All these things I thought were motivating have started to become discouraging. I thought this trip to Memphis next weekend would motivate me, but looking at my pictures from when I went 8 and 9 years ago and looking at myself now and seeing how poorly I've done losing the weight bring this thought into my head "what's the point?". I don't know, I'm not sure why my heart hasn't been in it. Well, I sort of know, but it's probably WAY out there to some people.
But I think I need to go there. I truly believe that when this weight comes off of me I will be a powerhouse for the things I believe in. I will have more confidence in myself that I've ever had before and when I have confidence I can pretty much conquer anything, I've proven this to myself before. Well, this time, and for the first time, I have a lot to conquer. I have a lot to say and I don't really say it simply because I don't have a lot of confidence and I know when I get that confidence back I'll be able to speak my heart. And I know that the devil does NOT want me to have that confidence, he wants to keep me beat up, broken down, shut up and almost scared....and honestly, he's doing a pretty good job at it. He gives me all the excuses and I take them. I know my body has to submit to me, my body is a vessel, it is NOT the captain, and right now my body is doing all the commanding and as long as my body is winning the fight, my heart has to take a back seat. And every time I think about it the devil reminds me about my past and how I'll just get mocked and screw things up for my husband and anyone else that is around me. I know it's not true, I know the devil is a liar and a thief. I know when I hear "it's too much weight, you'll never get it all off" or "you'll just screw things up if you open your mouth, someone will expose you for what you used to be" or ...okay there's so many others and my head is flooded with them right now that I can't complete one into a sentence. Basically, this is so much more than eating right and exercising for me. I know for some people it isn't, for some people it's simply about making better food choices and walking an hour a day, the weight comes off and there's never any more questions about it. This, is way bigger to me, this is not only a battle of my body, but it's a battle of control, of conquering, of spirit, soul and flesh!! And I know one thing, I am more than an over comer. I'm not just going to overcome this weight I need to lose, I'm going to MORE than overcome it. Not sure what the "MORE" is, but it's the more that the devil is trying to keep me away from!!! I won't let him win and I won't let my body be captain anymore. It's time to take back control.

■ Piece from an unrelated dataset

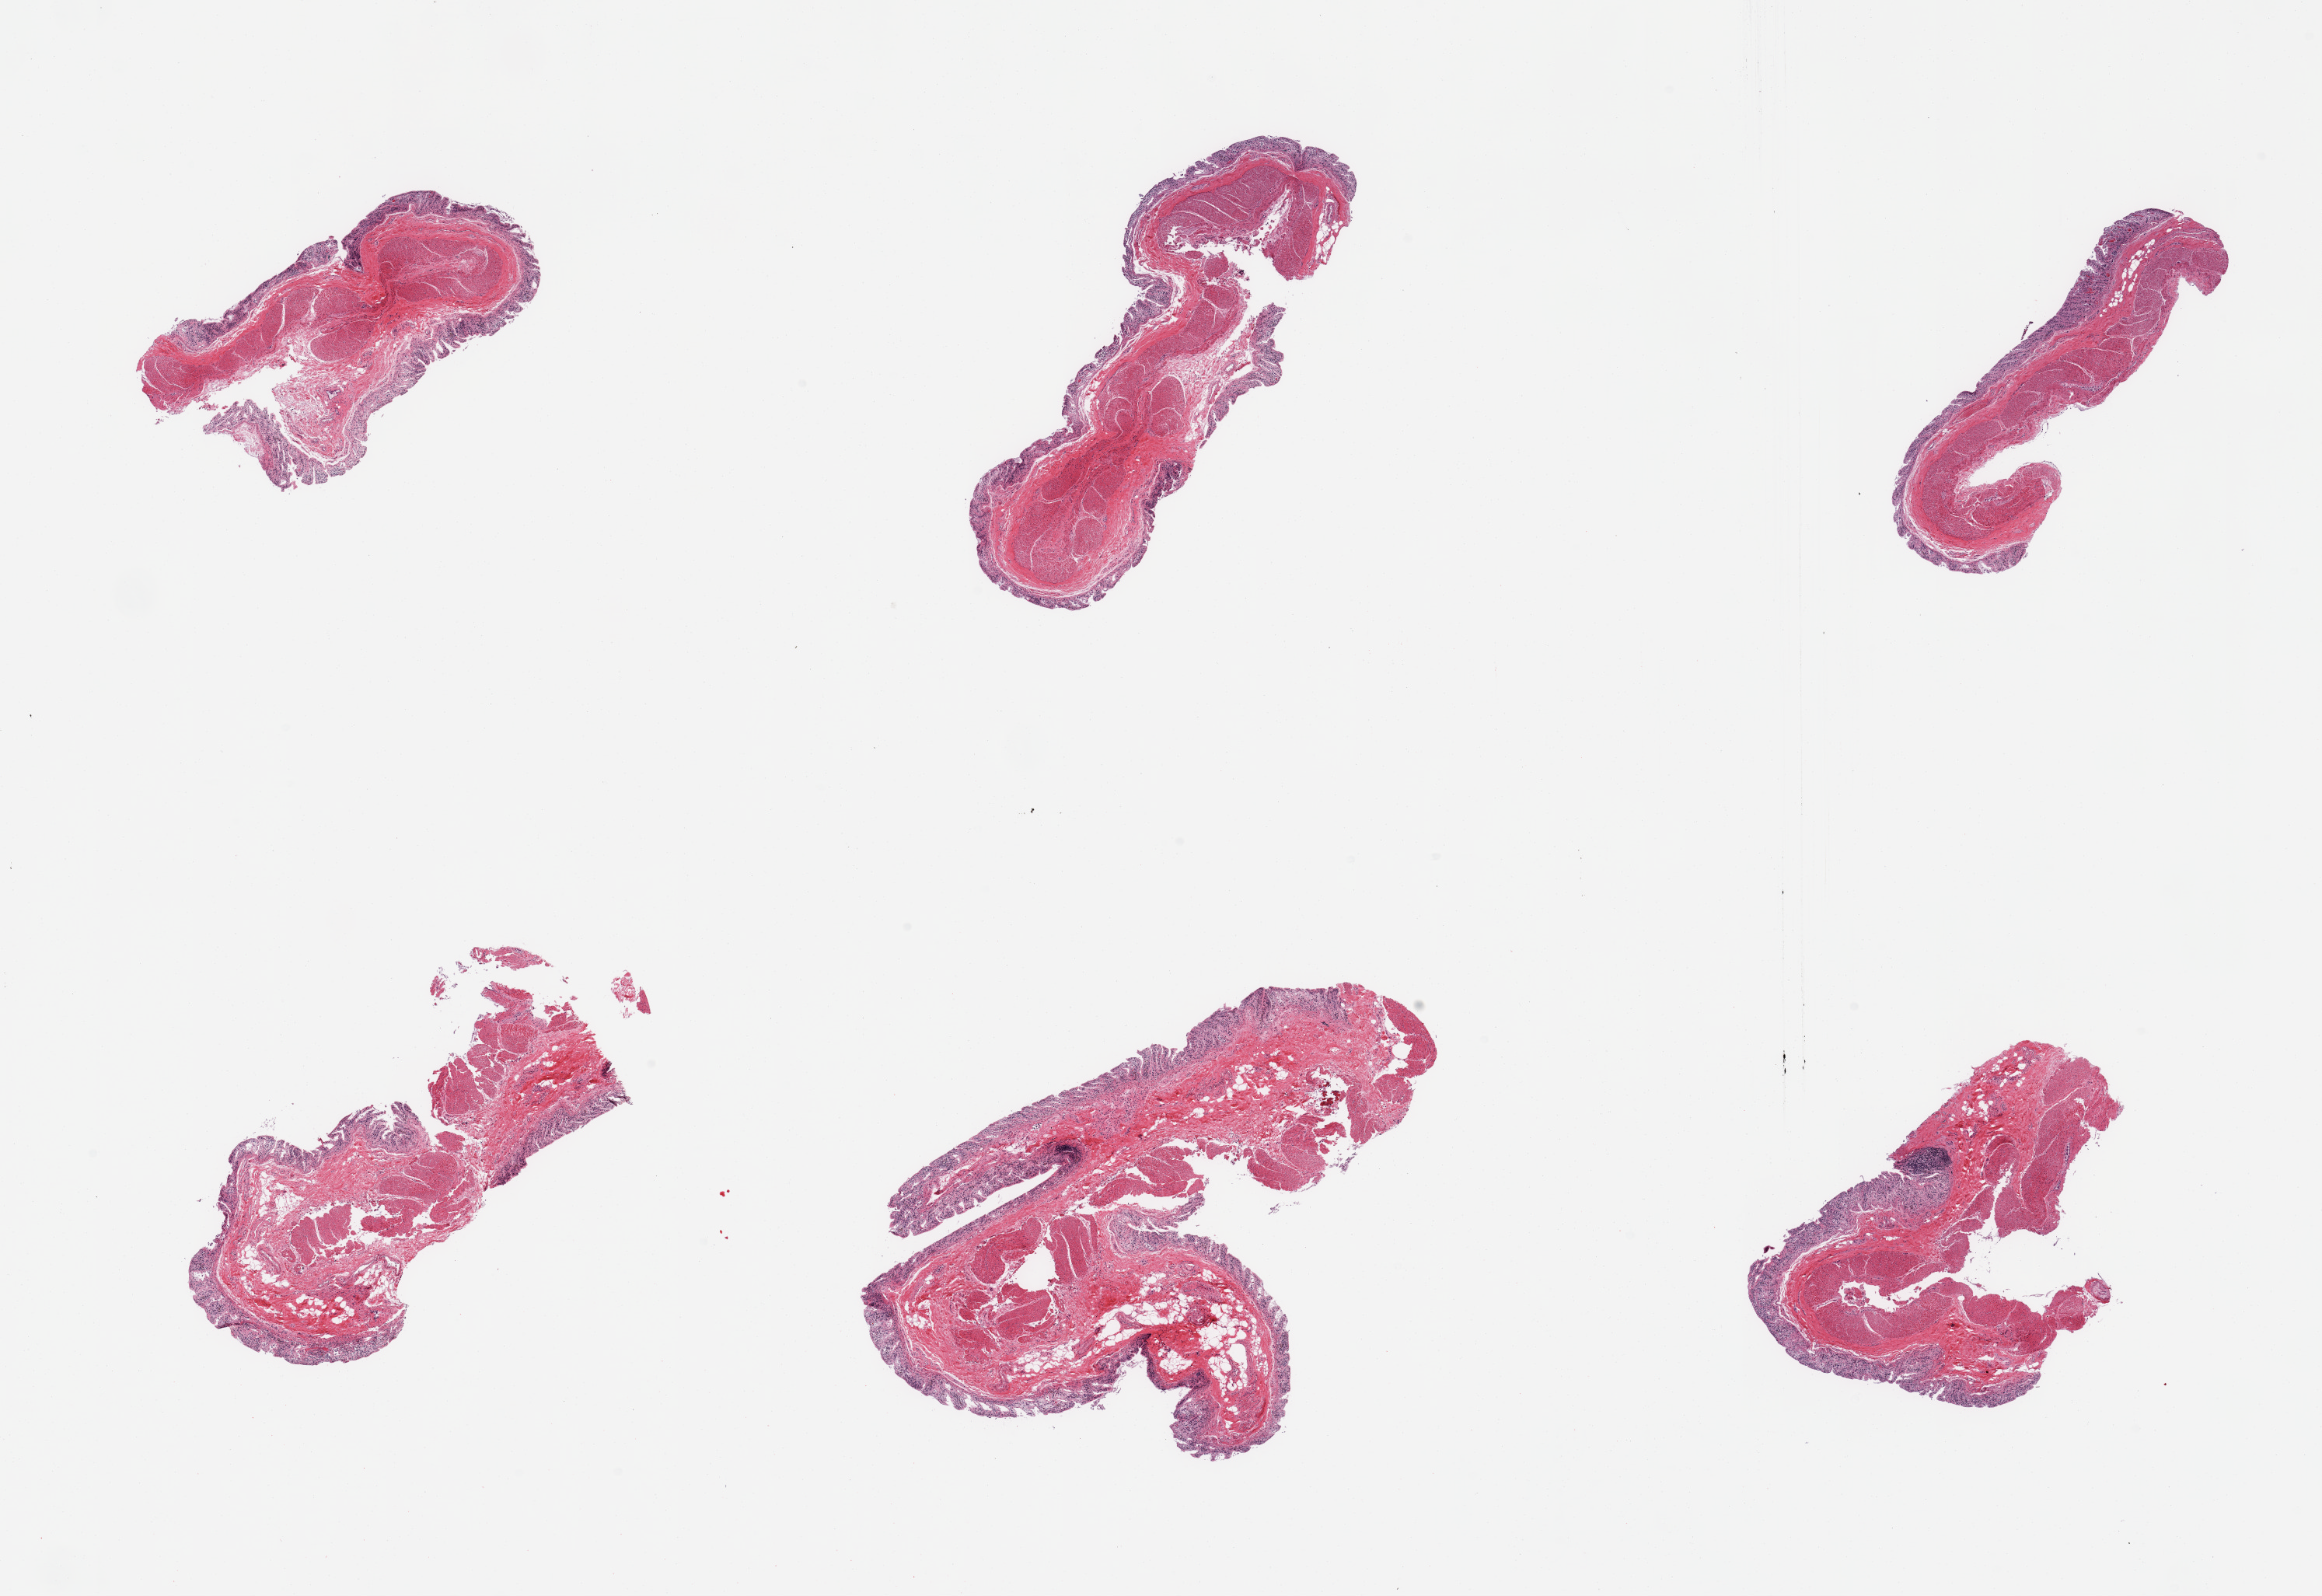
H&E whole-slide image, low-resolution overview of the scanned area, about 23.6 x 16.2 mm (from a 20x scan). PAXgene-fixed paraffin-embedded (PFPE) section. Target tissue: transverse colon. Tissue donor sample. Donor sex: female.
- pathologist's review note for this sample: 6 pieces; glands totally autolyzed, remainder of wall intact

When I was working out consistently and paying attention to my food, I was a nicer person, a happier person, an easier person to get along with, I slept better, I felt better, I sounded better and it's just time!!!
Just a side note: on Dr. Oz today, he said, other than sunburns (yes, I'm VERY careful about this these days), sugar is the second most cause of wrinkles!!!!!!! Ewww, I don't want wrinkles, I have amazing skin, I still sort of have baby skin!! And I definitely look sort of young for my age, however, every pound that I put on made me look older. But yeah, sugar, I need to cut back on that, no wrinkles!!!
AND, I read an article that said gaining simply 11 pounds destroys your fat burning metabolism. MAN, I've put my metabolism in a tail spin.
Anyway, time to work out! I have to do it, the other stuff can wait!!!